Dataset excerpts:

* * * *

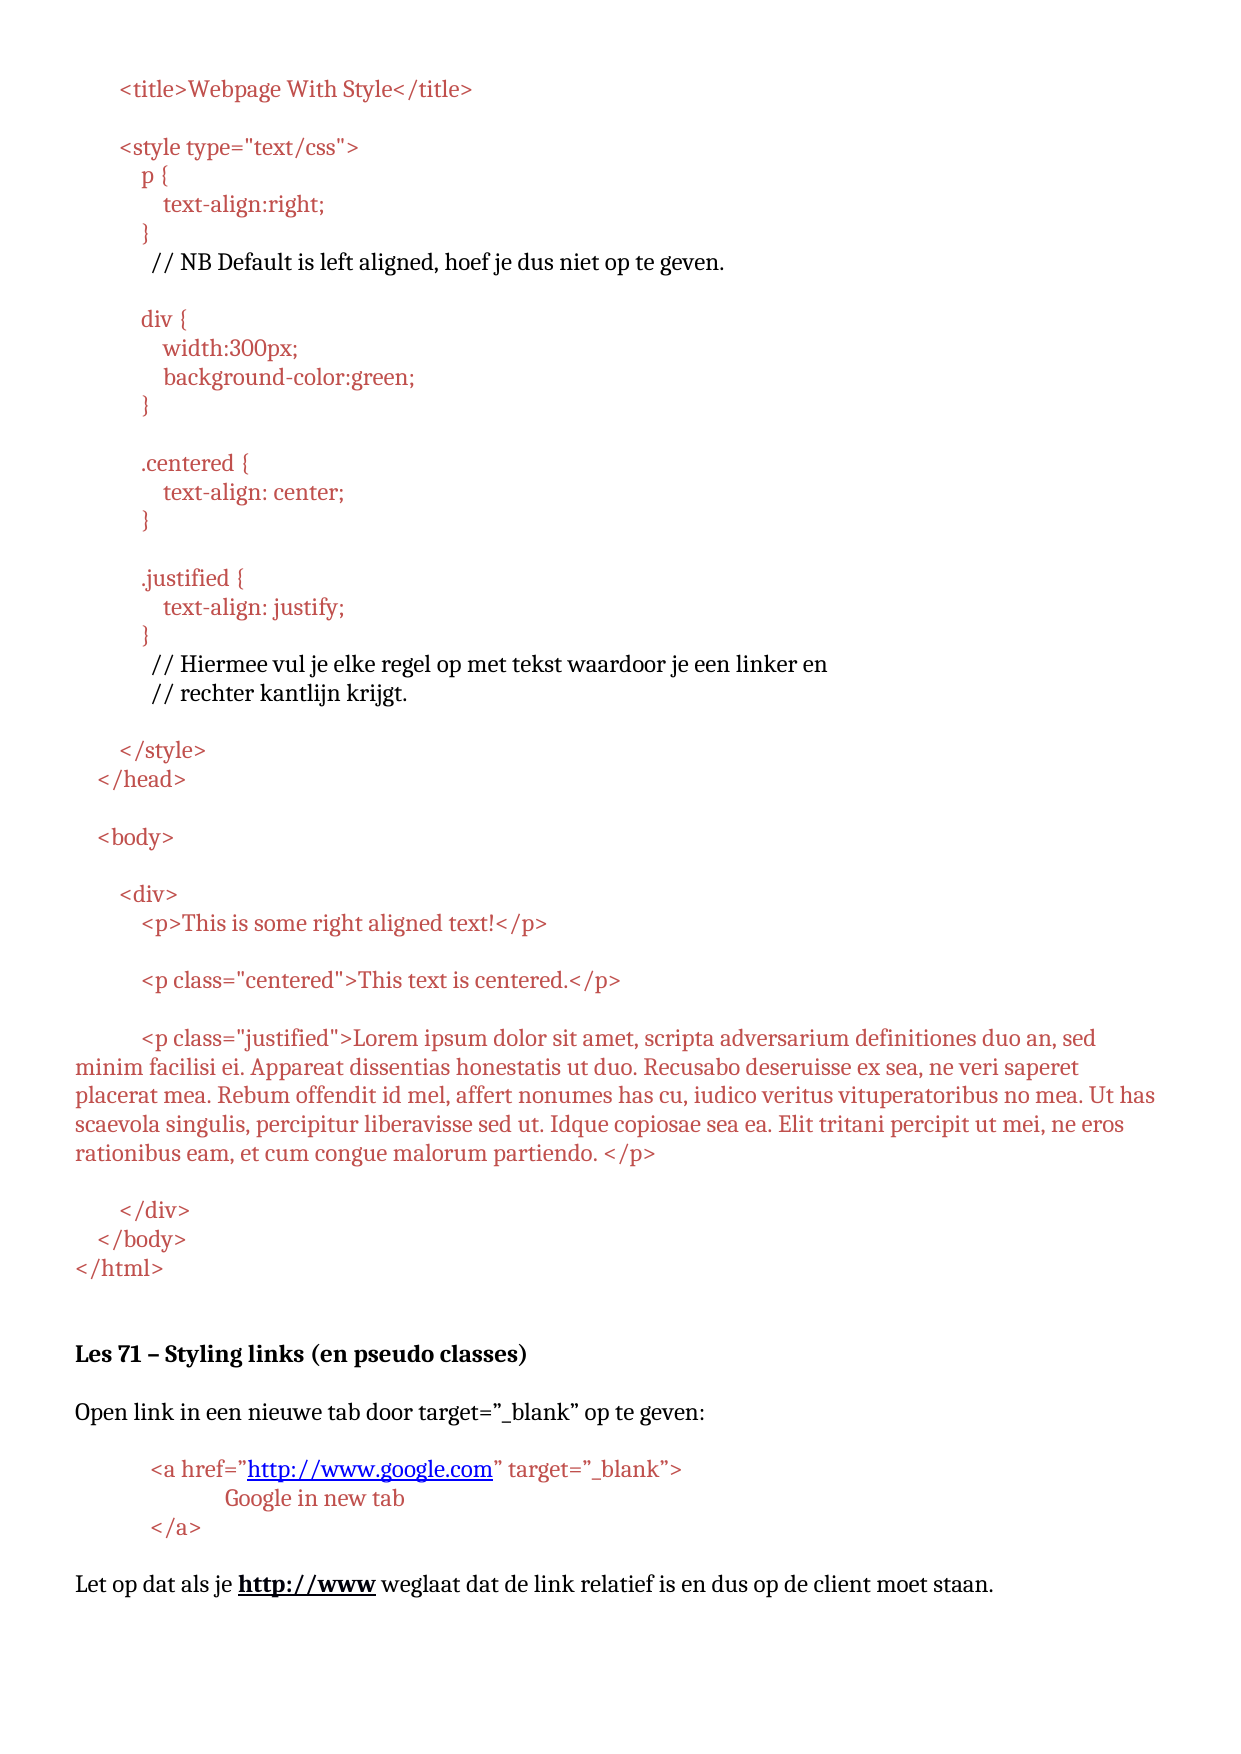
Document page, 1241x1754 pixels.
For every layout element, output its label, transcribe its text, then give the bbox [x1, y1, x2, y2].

text <title>Webpage With Style</title> [75, 75, 1165, 104]
text // rechter kantlijn krijgt. [75, 679, 1165, 707]
text <p class="justified">Lorem ipsum dolor sit amet, scripta adversarium definitiones duo an, sed minim facilisi ei. Appareat dissentias honestatis ut duo. Recusabo deseruisse ex sea, ne veri saperet placerat mea. Rebum offendit id mel, affert nonumes has cu, iudico veritus vituperatoribus no mea. Ut has scaevola singulis, percipitur liberavisse sed ut. Idque copiosae sea ea. Elit tritani percipit ut mei, ne eros rationibus eam, et cum congue malorum partiendo. </p> [75, 1024, 1165, 1167]
text </html> [75, 1254, 1165, 1282]
text <body> [75, 822, 1165, 851]
text } [75, 621, 1165, 650]
text background-color:green; [75, 362, 1165, 391]
text <style type="text/css"> [75, 132, 1165, 161]
text </div> [75, 1196, 1165, 1225]
text </head> [75, 765, 1165, 794]
text .justified { [75, 564, 1165, 592]
text text-align: justify; [75, 592, 1165, 621]
text <p>This is some right aligned text!</p> [75, 909, 1165, 937]
text </a> [75, 1512, 1165, 1541]
text <a href=”http://www.google.com” target=”_blank”> [75, 1455, 1165, 1484]
text .centered { [75, 449, 1165, 477]
text Open link in een nieuwe tab door target=”_blank” op te geven: [75, 1397, 1165, 1426]
text </style> [75, 736, 1165, 765]
text <div> [75, 880, 1165, 909]
text } [75, 506, 1165, 535]
text } [75, 391, 1165, 420]
text <p class="centered">This text is centered.</p> [75, 966, 1165, 995]
text div { [75, 305, 1165, 334]
text } [75, 219, 1165, 247]
text width:300px; [75, 334, 1165, 362]
text </body> [75, 1225, 1165, 1254]
text Let op dat als je http://www weglaat dat de link relatief is en dus op de client moet staan. [75, 1570, 1165, 1599]
text text-align:right; [75, 190, 1165, 219]
text p { [75, 161, 1165, 190]
text Les 71 – Styling links (en pseudo classes) [75, 1340, 1165, 1369]
text text-align: center; [75, 477, 1165, 506]
text // Hiermee vul je elke regel op met tekst waardoor je een linker en [75, 650, 1165, 679]
text // NB Default is left aligned, hoef je dus niet op te geven. [75, 247, 1165, 276]
text Google in new tab [150, 1484, 1165, 1512]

* * * *

Echo verbatim the items from the line containing "text <title>Webpage With" through the line containing "text // rechter", both included, and output nothing else.

text <title>Webpage With Style</title> [75, 75, 1165, 104]
text // rechter kantlijn krijgt. [75, 679, 1165, 707]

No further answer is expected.